The work addresses the structure of Kovdor’s industrial landscape and the processes of its transformation. The composition is based on cartographic data, geological cross-sections, and visual patterns related to the region’s industrial topography. The project explores the relationship between human, technology, and land, viewing the industrial surface as a form of material archive.

The mural captures the interaction of natural and technogenic layers, where the artistic image becomes a means of analyzing territorial memory.




The mural was created beyond the Arctic Circle, in a place where humans literally reshape the Earth’s topography.
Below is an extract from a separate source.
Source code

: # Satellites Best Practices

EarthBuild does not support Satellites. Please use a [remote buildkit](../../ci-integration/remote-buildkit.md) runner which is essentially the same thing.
The city lives by the rhythm of the mining and processing plant, around which an artificial landscape has grown: open pits, tailings, technogenic hills, and reservoirs. Here, the boundary between nature and industry disappears.

The central motif is the vision of the future “Superquarry,” which by mid-century will reach a depth of about 700 meters. This crater, visible from space, becomes a metaphor for the interaction between humans and the planet—a collision of timescales: the instant of human activity against millions of years of geological processes.

The composition unfolds as a visual collage: a geological map, the flag of the Murmansk region, and a satellite image converge on a single plane. Paper graphics reminiscent of engineering drawings coexist with digital patterns, turning the quarry into a mirror of humanity’s drive to understand and transform the world—a trace destined, like all others, to fade. Geology here acts as a parchment on which human presence is inscribed only temporarily.

The project began with an expedition to Kovdor and a descent into the quarry, where massive machines, guided by barely visible operators, bite into the rock, slowly turning the ground into architecture. Later, during the painting process, the rough surface, wind, rain, and first snow made it a test of endurance. It became an experience of inhabiting the state of a human transforming the landscape—overcoming cold, resistance, and the raw matter of the North. The mural itself became a continuation of that effort, a gesture of interaction between human persistence and natural force.